━━ Entries supplied ━━

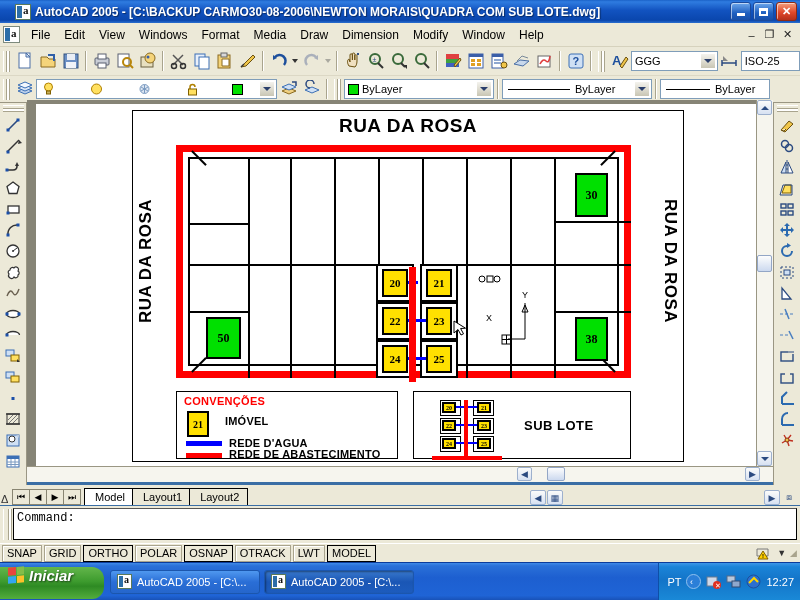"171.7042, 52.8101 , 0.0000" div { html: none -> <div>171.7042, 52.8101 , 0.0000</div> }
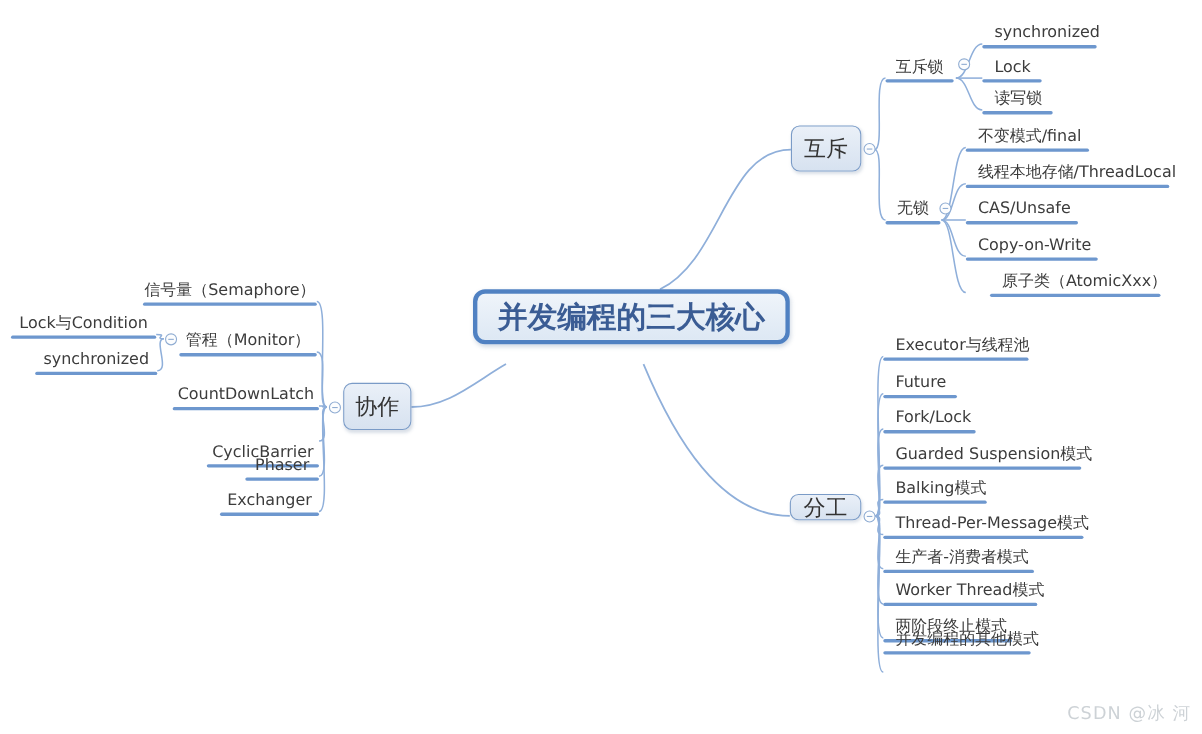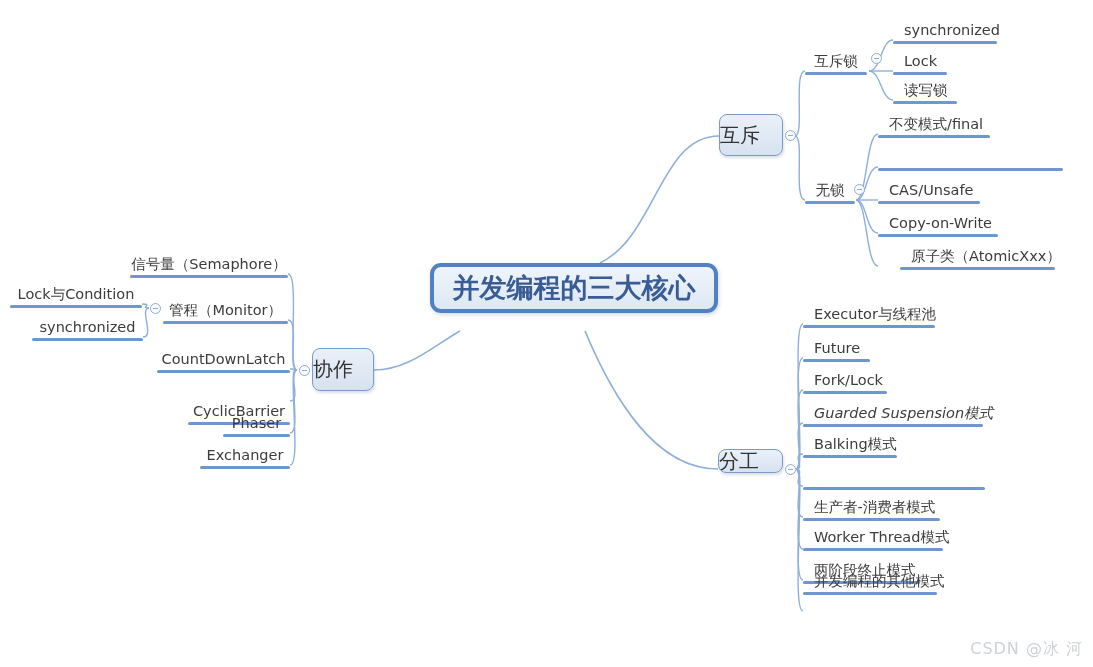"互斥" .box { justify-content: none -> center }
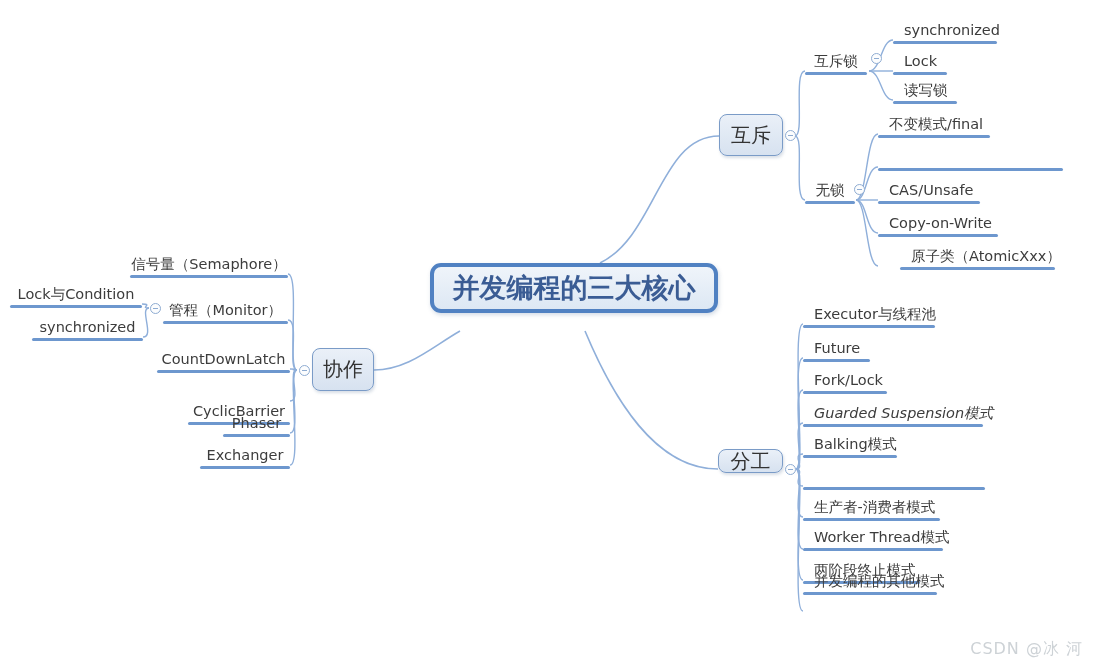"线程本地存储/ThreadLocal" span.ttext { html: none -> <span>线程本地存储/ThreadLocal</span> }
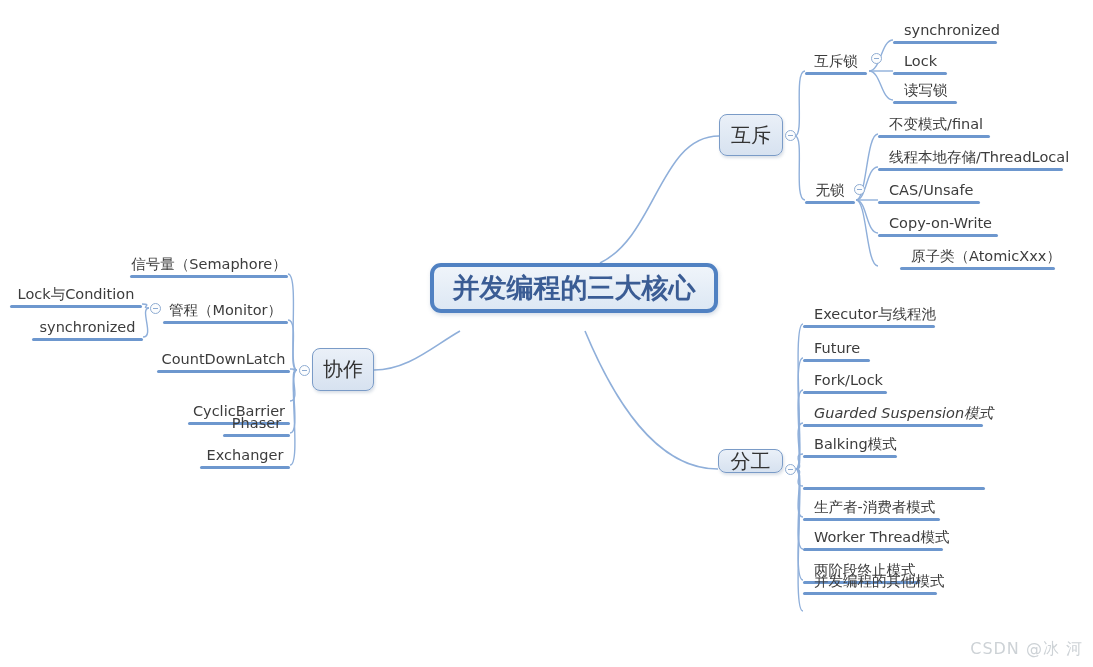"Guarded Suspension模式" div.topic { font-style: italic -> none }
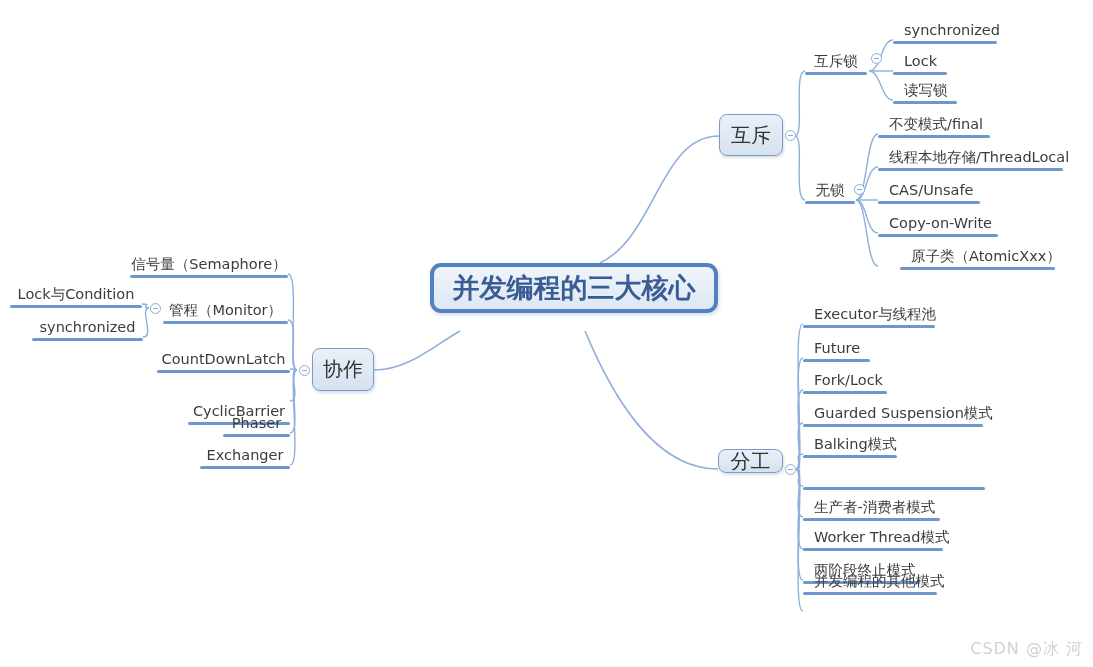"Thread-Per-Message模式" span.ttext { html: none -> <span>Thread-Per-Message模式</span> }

━━━

What you should do: Write out the records shown above exactly, but do not include any images.

Completed task:
"171.7042, 52.8101 , 0.0000" div { html: none -> <div>171.7042, 52.8101 , 0.0000</div> }
"互斥" .box { justify-content: none -> center }
"线程本地存储/ThreadLocal" span.ttext { html: none -> <span>线程本地存储/ThreadLocal</span> }
"Guarded Suspension模式" div.topic { font-style: italic -> none }
"Thread-Per-Message模式" span.ttext { html: none -> <span>Thread-Per-Message模式</span> }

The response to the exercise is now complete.